We would separate the steps to incorporate the ammine ligands by displacing one aqua ligand at a time.
${[Cu{({H_2}O)_4}]^{2 + }}(aq) + 4N{H_3}(aq) \rightleftharpoons {[Cu{(N{H_3})_4}]^{2 + }}(aq) + 4{H_2}O(l)$
$\Rightarrow {K_f} = \dfrac{{\left[ {{{[Cu{{({H_2}O)}_3}N{H_3}]}^{2 + }}} \right]}}{{\left[ {{{[Cu{{({H_2}O)}_4}]}^{2 + }}} \right][N{H_3}]}}$

Next step, displace another:
$\Rightarrow {K_{f_2}} = \dfrac{{\left[ {{{[Cu{{({H_2}O)}_2}{{(N{H_3})}_2}]}^{2 + }}} \right]}}{{\left[ {{{[Cu{{({H_2}O)}_3}N{H_3}]}^{2 + }}} \right][N{H_3}]}}$

Next step, displace another:
$\Rightarrow {K_{f_3}} = \dfrac{{\left[ {{{[Cu({H_2}O){{(N{H_3})}_3}]}^{2 + }}} \right]}}{{\left[ {{{[Cu{{({H_2}O)}_2}{{(N{H_3})}_2}]}^{2 + }}} \right][N{H_3}]}}$

And finally, the fourth step!
$\Rightarrow {K_{f_4}} = \dfrac{{\left[ {{{[Cu{{(N{H_3})}_4}]}^{2 + }}} \right]}}{{\left[ {{{[Cu({H_2}O){{(N{H_3})}_3}]}^{2 + }}} \right][N{H_3}]}}$
${K_{f_4}} < {K_{f_3}} < {K_{f_2}} < {K_{f_1}}$ . As each ammine ligand displaces one aqua ligand, there is one less aqua ligand on the complex. The less aqua ligands after each step, it tends to be entropically more difficult to displace each consecutive aqua ligand, provided no other variables change.

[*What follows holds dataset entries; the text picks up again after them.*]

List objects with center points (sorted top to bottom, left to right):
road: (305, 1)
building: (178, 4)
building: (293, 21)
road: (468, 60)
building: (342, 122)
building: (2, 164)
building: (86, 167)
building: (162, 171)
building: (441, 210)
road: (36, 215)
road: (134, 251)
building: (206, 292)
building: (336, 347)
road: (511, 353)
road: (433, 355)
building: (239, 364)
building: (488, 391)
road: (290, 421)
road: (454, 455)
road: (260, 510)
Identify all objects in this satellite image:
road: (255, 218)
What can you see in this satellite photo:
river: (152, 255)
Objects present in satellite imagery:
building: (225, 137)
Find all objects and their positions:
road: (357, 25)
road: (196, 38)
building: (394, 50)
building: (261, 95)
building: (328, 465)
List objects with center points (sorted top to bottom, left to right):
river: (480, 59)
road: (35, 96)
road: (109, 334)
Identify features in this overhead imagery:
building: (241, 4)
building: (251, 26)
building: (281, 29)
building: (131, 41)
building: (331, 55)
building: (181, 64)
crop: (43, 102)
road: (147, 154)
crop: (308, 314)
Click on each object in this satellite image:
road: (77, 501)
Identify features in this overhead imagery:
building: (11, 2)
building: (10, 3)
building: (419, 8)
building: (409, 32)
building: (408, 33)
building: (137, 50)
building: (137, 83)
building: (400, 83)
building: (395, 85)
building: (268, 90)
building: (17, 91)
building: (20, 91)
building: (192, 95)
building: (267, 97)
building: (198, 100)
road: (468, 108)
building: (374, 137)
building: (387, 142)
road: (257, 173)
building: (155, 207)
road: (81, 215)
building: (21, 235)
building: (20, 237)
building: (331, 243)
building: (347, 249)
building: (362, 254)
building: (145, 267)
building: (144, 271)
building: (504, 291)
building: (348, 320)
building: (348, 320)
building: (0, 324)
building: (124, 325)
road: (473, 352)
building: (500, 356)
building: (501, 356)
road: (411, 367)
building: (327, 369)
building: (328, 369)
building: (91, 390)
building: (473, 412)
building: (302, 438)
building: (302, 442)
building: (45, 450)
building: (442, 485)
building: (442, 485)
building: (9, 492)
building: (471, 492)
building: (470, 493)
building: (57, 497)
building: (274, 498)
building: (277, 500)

The overall formation constant can be acquired from multiplying those of each individual, consecutive step.
$\Rightarrow {K_{foverall}} = {\beta _4} = \dfrac{{\left[ {{{[Cu{{(N{H_3})}_4}]}^{2 + }}} \right]}}{{\left[ {{{[Cu{{({H_2}O)}_4}]}^{2 + }}} \right]{{[N{H_3}]}^4}}}$

Therefore, we have:
$\Rightarrow {\beta _4} = {K_{f_1}}{K_{f_2}}{K_{f_3}}{K_{f_4}}$ .

Note:
The equilibrium constant is independent of the initial analytical concentrations of the reactant and product species in the mixture. Thus, given the initial composition of a system, known equilibrium constant values can be used to determine the composition of the system at equilibrium. However, reaction parameters like temperature, solvent, and ionic strength may all influence the value of the equilibrium constant.